=== DATASET ENTRIES ===
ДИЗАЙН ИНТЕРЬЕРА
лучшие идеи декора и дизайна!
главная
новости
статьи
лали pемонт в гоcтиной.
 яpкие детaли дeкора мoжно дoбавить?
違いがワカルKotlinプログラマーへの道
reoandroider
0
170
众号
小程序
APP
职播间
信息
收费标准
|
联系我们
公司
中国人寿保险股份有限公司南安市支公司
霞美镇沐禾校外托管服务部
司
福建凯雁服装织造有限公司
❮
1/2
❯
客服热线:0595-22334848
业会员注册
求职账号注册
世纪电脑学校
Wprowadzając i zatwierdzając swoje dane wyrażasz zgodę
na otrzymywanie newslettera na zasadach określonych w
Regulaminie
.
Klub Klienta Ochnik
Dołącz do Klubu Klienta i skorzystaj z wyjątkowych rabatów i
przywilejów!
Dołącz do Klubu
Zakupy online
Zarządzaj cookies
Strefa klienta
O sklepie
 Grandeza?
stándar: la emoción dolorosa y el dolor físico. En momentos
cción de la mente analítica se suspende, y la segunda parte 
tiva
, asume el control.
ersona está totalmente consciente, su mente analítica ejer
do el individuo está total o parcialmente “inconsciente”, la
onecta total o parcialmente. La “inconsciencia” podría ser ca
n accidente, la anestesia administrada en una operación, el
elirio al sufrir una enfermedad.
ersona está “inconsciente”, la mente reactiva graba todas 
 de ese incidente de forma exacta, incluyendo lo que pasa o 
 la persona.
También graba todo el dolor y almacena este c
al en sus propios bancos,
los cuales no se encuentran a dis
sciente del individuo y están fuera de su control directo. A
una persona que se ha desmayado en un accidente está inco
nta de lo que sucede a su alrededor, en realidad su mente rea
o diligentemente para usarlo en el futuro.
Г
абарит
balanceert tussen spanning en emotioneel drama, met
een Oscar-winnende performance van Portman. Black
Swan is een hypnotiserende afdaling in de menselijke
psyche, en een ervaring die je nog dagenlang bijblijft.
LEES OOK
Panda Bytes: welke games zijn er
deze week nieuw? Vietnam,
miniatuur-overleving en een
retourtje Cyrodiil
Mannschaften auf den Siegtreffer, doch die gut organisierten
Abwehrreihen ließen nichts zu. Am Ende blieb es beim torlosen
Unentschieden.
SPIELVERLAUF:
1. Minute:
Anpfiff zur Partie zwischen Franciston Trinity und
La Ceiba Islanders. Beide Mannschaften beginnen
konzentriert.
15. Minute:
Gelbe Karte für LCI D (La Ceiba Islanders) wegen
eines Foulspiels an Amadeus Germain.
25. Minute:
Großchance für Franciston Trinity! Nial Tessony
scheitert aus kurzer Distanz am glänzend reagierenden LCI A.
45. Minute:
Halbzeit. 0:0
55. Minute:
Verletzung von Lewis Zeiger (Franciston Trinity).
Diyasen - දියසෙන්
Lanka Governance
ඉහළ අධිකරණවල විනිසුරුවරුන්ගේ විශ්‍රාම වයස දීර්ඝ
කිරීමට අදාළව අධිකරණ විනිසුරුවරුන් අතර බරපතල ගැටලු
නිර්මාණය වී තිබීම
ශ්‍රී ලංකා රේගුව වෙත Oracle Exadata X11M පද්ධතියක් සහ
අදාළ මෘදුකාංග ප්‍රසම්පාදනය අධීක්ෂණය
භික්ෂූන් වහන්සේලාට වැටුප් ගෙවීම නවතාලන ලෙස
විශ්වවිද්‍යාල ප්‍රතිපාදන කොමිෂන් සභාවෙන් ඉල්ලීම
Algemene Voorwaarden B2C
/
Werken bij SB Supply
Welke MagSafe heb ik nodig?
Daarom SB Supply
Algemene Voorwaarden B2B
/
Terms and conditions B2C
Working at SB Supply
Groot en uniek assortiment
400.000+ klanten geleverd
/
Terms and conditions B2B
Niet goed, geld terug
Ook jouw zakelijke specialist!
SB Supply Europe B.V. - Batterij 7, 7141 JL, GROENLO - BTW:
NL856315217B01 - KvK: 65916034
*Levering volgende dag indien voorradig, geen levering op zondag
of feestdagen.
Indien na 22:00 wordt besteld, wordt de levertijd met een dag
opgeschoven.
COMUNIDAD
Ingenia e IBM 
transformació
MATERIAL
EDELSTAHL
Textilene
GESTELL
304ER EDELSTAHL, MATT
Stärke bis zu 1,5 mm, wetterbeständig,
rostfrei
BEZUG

=== DESCRIPTION OF THE TASK ===
Could you retype every line of the records above, character for character, without changing anything?

=== TASK RESPONSE ===
ДИЗАЙН ИНТЕРЬЕРА
лучшие идеи декора и дизайна!
главная
новости
статьи
лали pемонт в гоcтиной.
 яpкие детaли дeкора мoжно дoбавить?
違いがワカルKotlinプログラマーへの道
reoandroider
0
170
众号
小程序
APP
职播间
信息
收费标准
|
联系我们
公司
中国人寿保险股份有限公司南安市支公司
霞美镇沐禾校外托管服务部
司
福建凯雁服装织造有限公司
❮
1/2
❯
客服热线:0595-22334848
业会员注册
求职账号注册
世纪电脑学校
Wprowadzając i zatwierdzając swoje dane wyrażasz zgodę
na otrzymywanie newslettera na zasadach określonych w
Regulaminie
.
Klub Klienta Ochnik
Dołącz do Klubu Klienta i skorzystaj z wyjątkowych rabatów i
przywilejów!
Dołącz do Klubu
Zakupy online
Zarządzaj cookies
Strefa klienta
O sklepie
 Grandeza?
stándar: la emoción dolorosa y el dolor físico. En momentos
cción de la mente analítica se suspende, y la segunda parte 
tiva
, asume el control.
ersona está totalmente consciente, su mente analítica ejer
do el individuo está total o parcialmente “inconsciente”, la
onecta total o parcialmente. La “inconsciencia” podría ser ca
n accidente, la anestesia administrada en una operación, el
elirio al sufrir una enfermedad.
ersona está “inconsciente”, la mente reactiva graba todas 
 de ese incidente de forma exacta, incluyendo lo que pasa o 
 la persona.
También graba todo el dolor y almacena este c
al en sus propios bancos,
los cuales no se encuentran a dis
sciente del individuo y están fuera de su control directo. A
una persona que se ha desmayado en un accidente está inco
nta de lo que sucede a su alrededor, en realidad su mente rea
o diligentemente para usarlo en el futuro.
Г
абарит
balanceert tussen spanning en emotioneel drama, met
een Oscar-winnende performance van Portman. Black
Swan is een hypnotiserende afdaling in de menselijke
psyche, en een ervaring die je nog dagenlang bijblijft.
LEES OOK
Panda Bytes: welke games zijn er
deze week nieuw? Vietnam,
miniatuur-overleving en een
retourtje Cyrodiil
Mannschaften auf den Siegtreffer, doch die gut organisierten
Abwehrreihen ließen nichts zu. Am Ende blieb es beim torlosen
Unentschieden.
SPIELVERLAUF:
1. Minute:
Anpfiff zur Partie zwischen Franciston Trinity und
La Ceiba Islanders. Beide Mannschaften beginnen
konzentriert.
15. Minute:
Gelbe Karte für LCI D (La Ceiba Islanders) wegen
eines Foulspiels an Amadeus Germain.
25. Minute:
Großchance für Franciston Trinity! Nial Tessony
scheitert aus kurzer Distanz am glänzend reagierenden LCI A.
45. Minute:
Halbzeit. 0:0
55. Minute:
Verletzung von Lewis Zeiger (Franciston Trinity).
Diyasen - දියසෙන්
Lanka Governance
ඉහළ අධිකරණවල විනිසුරුවරුන්ගේ විශ්‍රාම වයස දීර්ඝ
කිරීමට අදාළව අධිකරණ විනිසුරුවරුන් අතර බරපතල ගැටලු
නිර්මාණය වී තිබීම
ශ්‍රී ලංකා රේගුව වෙත Oracle Exadata X11M පද්ධතියක් සහ
අදාළ මෘදුකාංග ප්‍රසම්පාදනය අධීක්ෂණය
භික්ෂූන් වහන්සේලාට වැටුප් ගෙවීම නවතාලන ලෙස
විශ්වවිද්‍යාල ප්‍රතිපාදන කොමිෂන් සභාවෙන් ඉල්ලීම
Algemene Voorwaarden B2C
/
Werken bij SB Supply
Welke MagSafe heb ik nodig?
Daarom SB Supply
Algemene Voorwaarden B2B
/
Terms and conditions B2C
Working at SB Supply
Groot en uniek assortiment
400.000+ klanten geleverd
/
Terms and conditions B2B
Niet goed, geld terug
Ook jouw zakelijke specialist!
SB Supply Europe B.V. - Batterij 7, 7141 JL, GROENLO - BTW:
NL856315217B01 - KvK: 65916034
*Levering volgende dag indien voorradig, geen levering op zondag
of feestdagen.
Indien na 22:00 wordt besteld, wordt de levertijd met een dag
opgeschoven.
COMUNIDAD
Ingenia e IBM 
transformació
MATERIAL
EDELSTAHL
Textilene
GESTELL
304ER EDELSTAHL, MATT
Stärke bis zu 1,5 mm, wetterbeständig,
rostfrei
BEZUG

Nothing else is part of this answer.